*That is if you consider Frankenstein the first science fiction novel.
*Kind of late. Frankenstein was published on January 1st.
So what’s your favorite SF novel?
I’d have a hard time picking. The Rama novels & the Giants of Ganymede are some of the most interesting. Kevin Anderson’s Commonwealth novels are really good as well.
Hard to pick one. The Stars My Destination? The Left Hand of Darkness? Fluke; or I Know Why the Winged Whale Sings? Dhalgren? The Book of the New Sun? Replay? Gravity’s Rainbow?
I guess I’ll go with the one that changed my life: Titan by John Varley.
Very difficult decision indeed but I think I’ll go with HG Wells’ The Time Machine, if only for its enormous influence on SF.
And I wouldn’t dream of considering Frankenstein the first SF work, You’d have to discount works like Lucian (2nd century AD) Voyage to the Moon and Voltaire’s 18th century novella Micromégas about an alien from a planet orbiting Sirius who at the age of 450 (just finishing his infancy) travels to Earth, first stopping off at Saturn to enjoy a conversation with a Saturnian Academician. If these books aren’t SF then I don’t know what they are, and of course there are many more pre-Shelley.
I spent my entire Middle School years reading Sci-Fi. What was my favorite? Short stories.
(Ha! Dodged the question.)
If only I could make money by having strangers (or Alex Trebek?) naming a story and my identifying which anthology it was in:
“I Have No Mouth, and I Must Scream, Harlan Ellison. Tenth story in World’s Best Science Fiction of 1968!”

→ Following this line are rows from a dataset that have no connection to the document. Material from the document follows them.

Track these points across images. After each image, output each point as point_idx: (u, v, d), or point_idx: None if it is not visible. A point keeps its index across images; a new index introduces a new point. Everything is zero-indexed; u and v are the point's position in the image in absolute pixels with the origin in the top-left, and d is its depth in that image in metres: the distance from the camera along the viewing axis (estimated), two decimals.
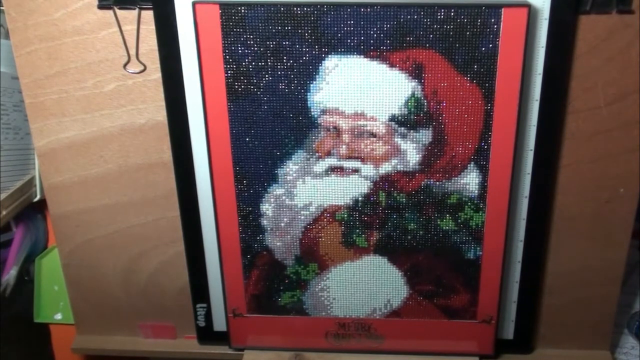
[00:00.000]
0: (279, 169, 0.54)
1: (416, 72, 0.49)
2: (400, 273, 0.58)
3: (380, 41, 0.48)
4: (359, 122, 0.51)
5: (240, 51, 0.49)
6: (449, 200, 0.54)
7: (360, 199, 0.54)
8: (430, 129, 0.51)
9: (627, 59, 0.50)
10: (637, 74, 0.50)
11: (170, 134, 0.54)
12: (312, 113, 0.51)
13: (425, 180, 0.53)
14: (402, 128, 0.51)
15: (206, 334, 0.63)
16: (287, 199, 0.55)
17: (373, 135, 0.52)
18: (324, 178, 0.54)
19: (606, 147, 0.53)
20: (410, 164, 0.53)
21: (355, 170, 0.53)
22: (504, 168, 0.52)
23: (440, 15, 0.47)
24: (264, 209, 0.55)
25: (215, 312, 0.62)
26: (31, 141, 0.60)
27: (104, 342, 0.66)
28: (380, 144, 0.52)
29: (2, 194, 0.61)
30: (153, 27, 0.50)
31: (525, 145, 0.53)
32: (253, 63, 0.49)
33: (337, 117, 0.51)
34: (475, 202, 0.54)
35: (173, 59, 0.51)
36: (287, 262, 0.58)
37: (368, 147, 0.52)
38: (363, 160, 0.53)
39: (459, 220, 0.55)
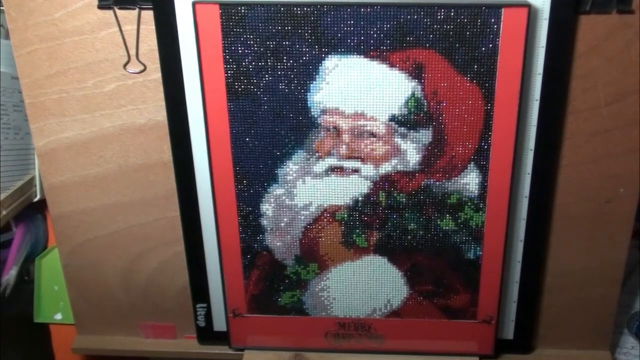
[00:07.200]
0: (279, 169, 0.54)
1: (416, 72, 0.49)
2: (400, 273, 0.58)
3: (380, 41, 0.48)
4: (359, 122, 0.51)
5: (240, 51, 0.49)
6: (449, 200, 0.54)
7: (360, 199, 0.54)
8: (430, 129, 0.51)
9: (627, 59, 0.50)
10: (637, 74, 0.50)
11: (170, 134, 0.54)
12: (312, 113, 0.51)
13: (425, 180, 0.53)
14: (402, 128, 0.51)
15: (206, 334, 0.63)
16: (287, 199, 0.55)
17: (373, 135, 0.52)
18: (324, 178, 0.54)
19: (606, 147, 0.53)
20: (410, 164, 0.53)
21: (355, 170, 0.53)
22: (504, 168, 0.52)
23: (440, 15, 0.47)
24: (264, 209, 0.55)
25: (215, 312, 0.62)
26: (31, 141, 0.60)
27: (104, 342, 0.66)
28: (380, 144, 0.52)
29: (2, 194, 0.61)
30: (153, 27, 0.50)
31: (525, 145, 0.53)
32: (253, 63, 0.49)
33: (337, 117, 0.51)
34: (475, 202, 0.54)
35: (173, 59, 0.51)
36: (287, 262, 0.58)
37: (368, 147, 0.52)
38: (363, 160, 0.53)
39: (459, 220, 0.55)
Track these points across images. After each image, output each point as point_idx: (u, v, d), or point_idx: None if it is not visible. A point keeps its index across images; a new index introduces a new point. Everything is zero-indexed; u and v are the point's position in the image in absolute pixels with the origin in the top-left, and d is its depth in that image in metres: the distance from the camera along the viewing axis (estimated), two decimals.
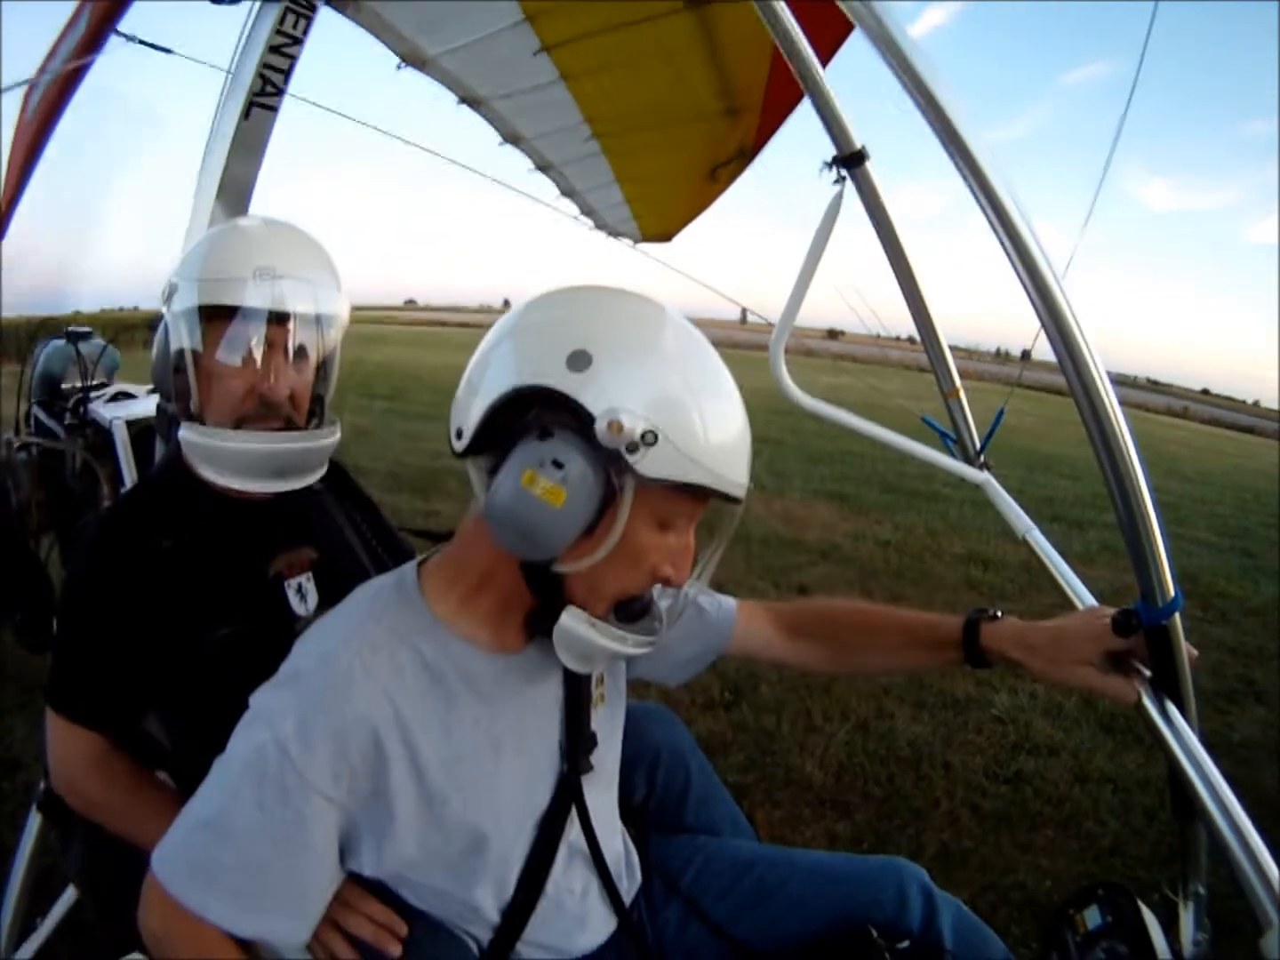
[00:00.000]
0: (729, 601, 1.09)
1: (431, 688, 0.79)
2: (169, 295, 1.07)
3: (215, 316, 1.05)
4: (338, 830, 0.77)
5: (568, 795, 0.89)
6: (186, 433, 1.06)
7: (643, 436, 0.68)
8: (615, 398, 0.69)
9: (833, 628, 1.10)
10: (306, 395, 1.12)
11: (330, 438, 1.15)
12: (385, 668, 0.77)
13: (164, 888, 0.74)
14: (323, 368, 1.16)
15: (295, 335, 1.08)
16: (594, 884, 0.94)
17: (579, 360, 0.70)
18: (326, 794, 0.73)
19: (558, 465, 0.69)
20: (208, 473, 1.07)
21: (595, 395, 0.69)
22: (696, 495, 0.74)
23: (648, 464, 0.69)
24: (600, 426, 0.68)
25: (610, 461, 0.70)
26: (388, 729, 0.75)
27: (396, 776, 0.76)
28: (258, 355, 1.05)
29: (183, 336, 1.06)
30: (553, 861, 0.87)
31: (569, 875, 0.90)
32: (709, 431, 0.72)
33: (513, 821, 0.84)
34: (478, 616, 0.82)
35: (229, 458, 1.06)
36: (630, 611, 0.82)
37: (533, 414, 0.72)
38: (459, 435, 0.76)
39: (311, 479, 1.16)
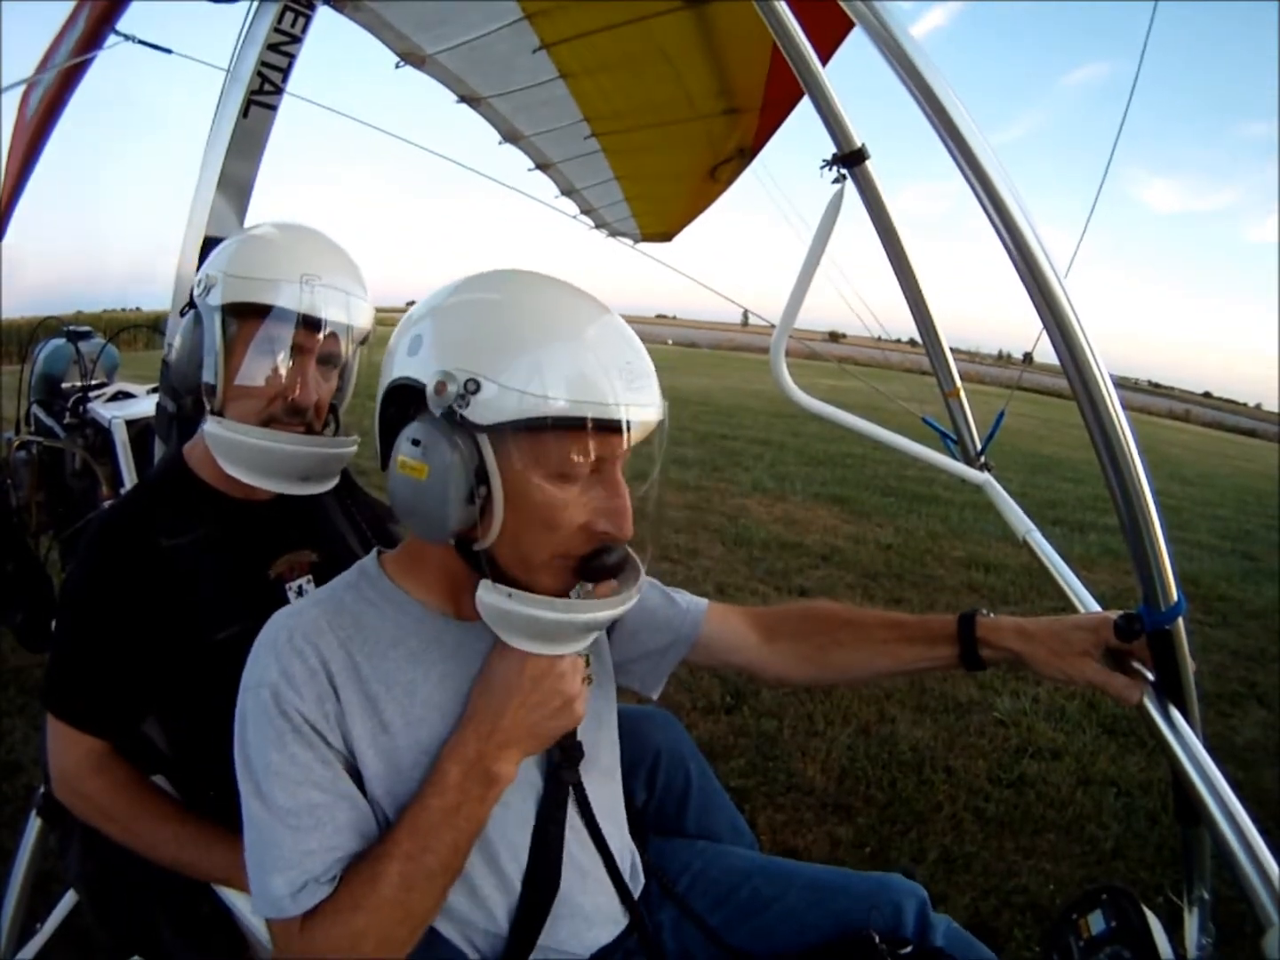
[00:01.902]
0: (701, 598, 1.07)
1: (393, 647, 0.80)
2: (205, 288, 1.07)
3: (253, 315, 1.05)
4: (345, 765, 0.77)
5: (562, 780, 0.87)
6: (214, 427, 1.05)
7: (465, 385, 0.69)
8: (436, 362, 0.71)
9: (816, 625, 1.05)
10: (328, 403, 1.13)
11: (352, 446, 1.16)
12: (348, 625, 0.80)
13: (272, 919, 0.74)
14: (344, 377, 1.16)
15: (329, 344, 1.09)
16: (598, 880, 0.92)
17: (415, 344, 0.74)
18: (321, 732, 0.76)
19: (415, 443, 0.72)
20: (230, 469, 1.06)
21: (425, 367, 0.72)
22: (569, 430, 0.70)
23: (480, 411, 0.70)
24: (429, 393, 0.70)
25: (457, 424, 0.70)
26: (344, 679, 0.77)
27: (358, 728, 0.77)
28: (294, 359, 1.06)
29: (217, 331, 1.06)
30: (561, 854, 0.85)
31: (572, 869, 0.88)
32: (549, 363, 0.70)
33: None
34: (435, 589, 0.85)
35: (256, 456, 1.05)
36: (594, 570, 0.77)
37: (405, 409, 0.75)
38: (378, 454, 0.80)
39: (329, 485, 1.16)
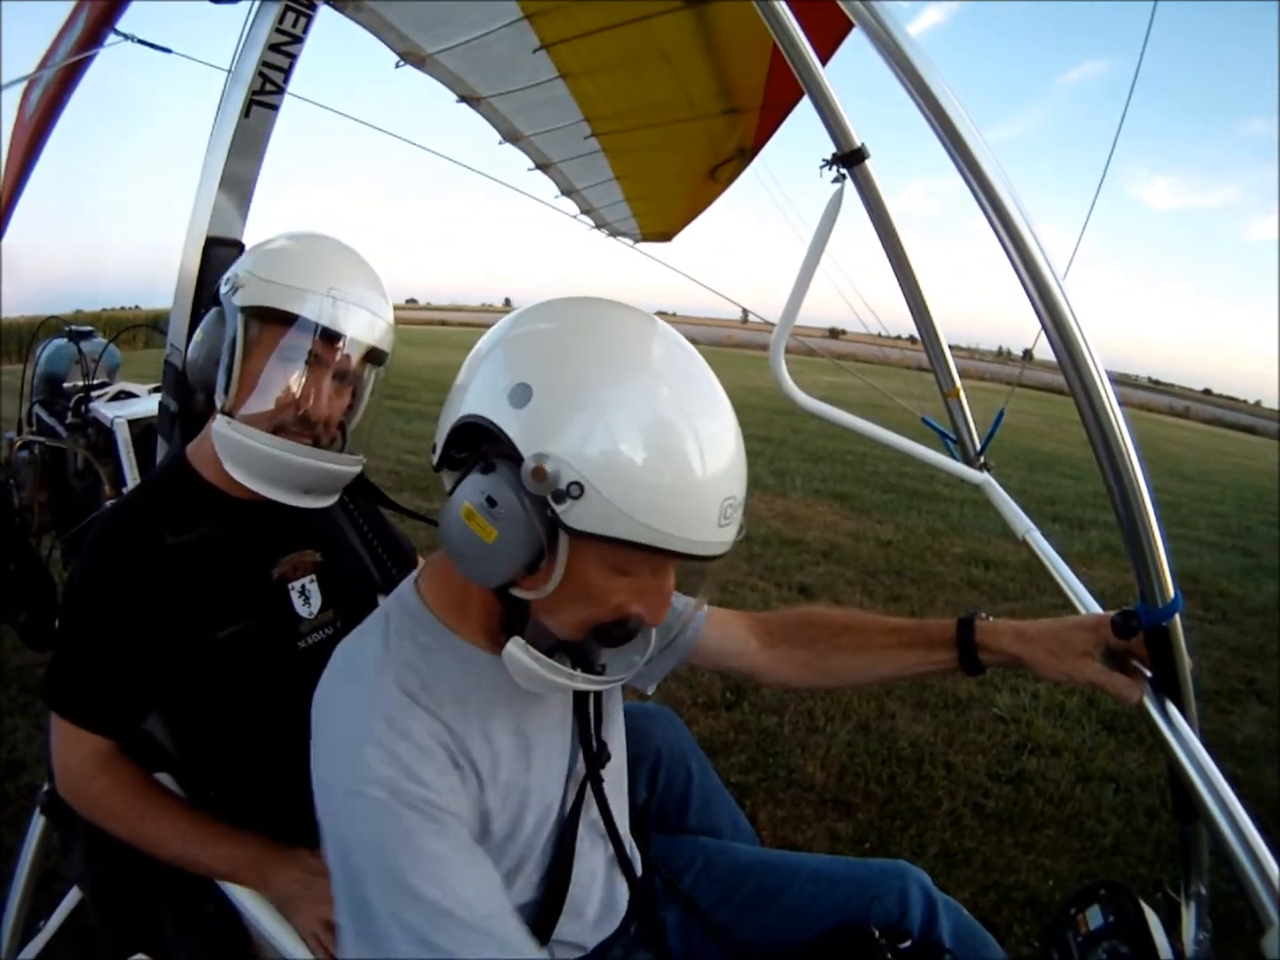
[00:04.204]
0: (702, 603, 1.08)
1: (463, 702, 0.78)
2: (233, 288, 1.07)
3: (276, 321, 1.05)
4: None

I’ll have to second the vote for The Moon is a Harsh Mistress.
But where science fiction really shines is the short story, not the novel. My nomination for the best science fiction short would be Niven’s “Inconstant Moon”.
Good choices both. For short story however, I’d go for “Fondly Fahrenheit” by Alfred Bester. As for novel, I think it varies for me day by day. Some days it might be “Double Star” or MiaHM, while other days it could be Pohl’s Jem or Varley’s The Golden Globe
If we’re choosing between well-known classics, I’d be wavering between The Disposessed, A Fire Upon the Deep or Stand On Zanzibar
But I think for my absolute favourite I have to go with an obscure entry: Nancy Kress’s An Alien Light which is a great character-driven book about the process of discovering that Science is a thing, and trying to bring it into a traditional/medieval society that can’t even process the idea of Sciencing, or why it might be good.
Favourite SF series: Julian May’s saga of the Pliocene Exiles - great Space Opera hovering just the right side of the Fantasy line
ETA: Short Story entry - Built Up Logically by Howard Schoenfeld. Does that count as SF? It’s kinda weird - which is of course the best thing about it
Whether Frankenstein is the first science fiction novel depends upon whether utopian literature can be classified as science fiction (in which case, the science would be social rather than life or physical). If so, the strongest argument would be for Plato’s Republic.